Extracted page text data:
┌──
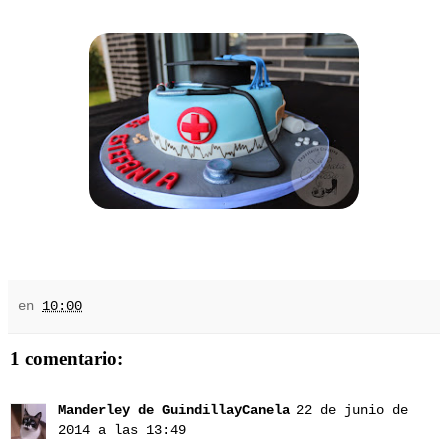
en
10:00
1 comentario:
Manderley de GuindillayCanela
22 de junio de
2014 a las 13:49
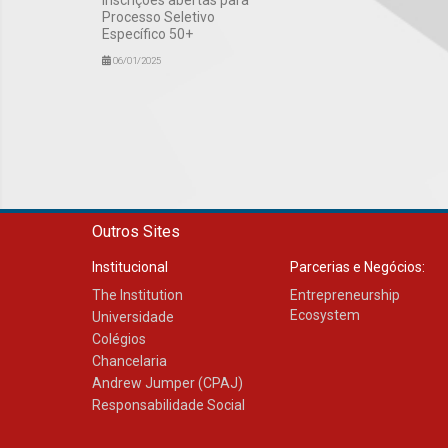
Processo Seletivo
Específico 50+
06/01/2025
Outros Sites
Institucional
Parcerias e Negócios:
The Institution
Entrepreneurship
Ecosystem
Universidade
Colégios
Chancelaria
Andrew Jumper (CPAJ)
Responsabilidade Social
└──
= TASK =
The output must be every line of the records, printed exactly, with the pictures omitted.

= EXERCISE SOLUTION =
en
10:00
1 comentario:
Manderley de GuindillayCanela
22 de junio de
2014 a las 13:49
Processo Seletivo
Específico 50+
06/01/2025
Outros Sites
Institucional
Parcerias e Negócios:
The Institution
Entrepreneurship
Ecosystem
Universidade
Colégios
Chancelaria
Andrew Jumper (CPAJ)
Responsabilidade Social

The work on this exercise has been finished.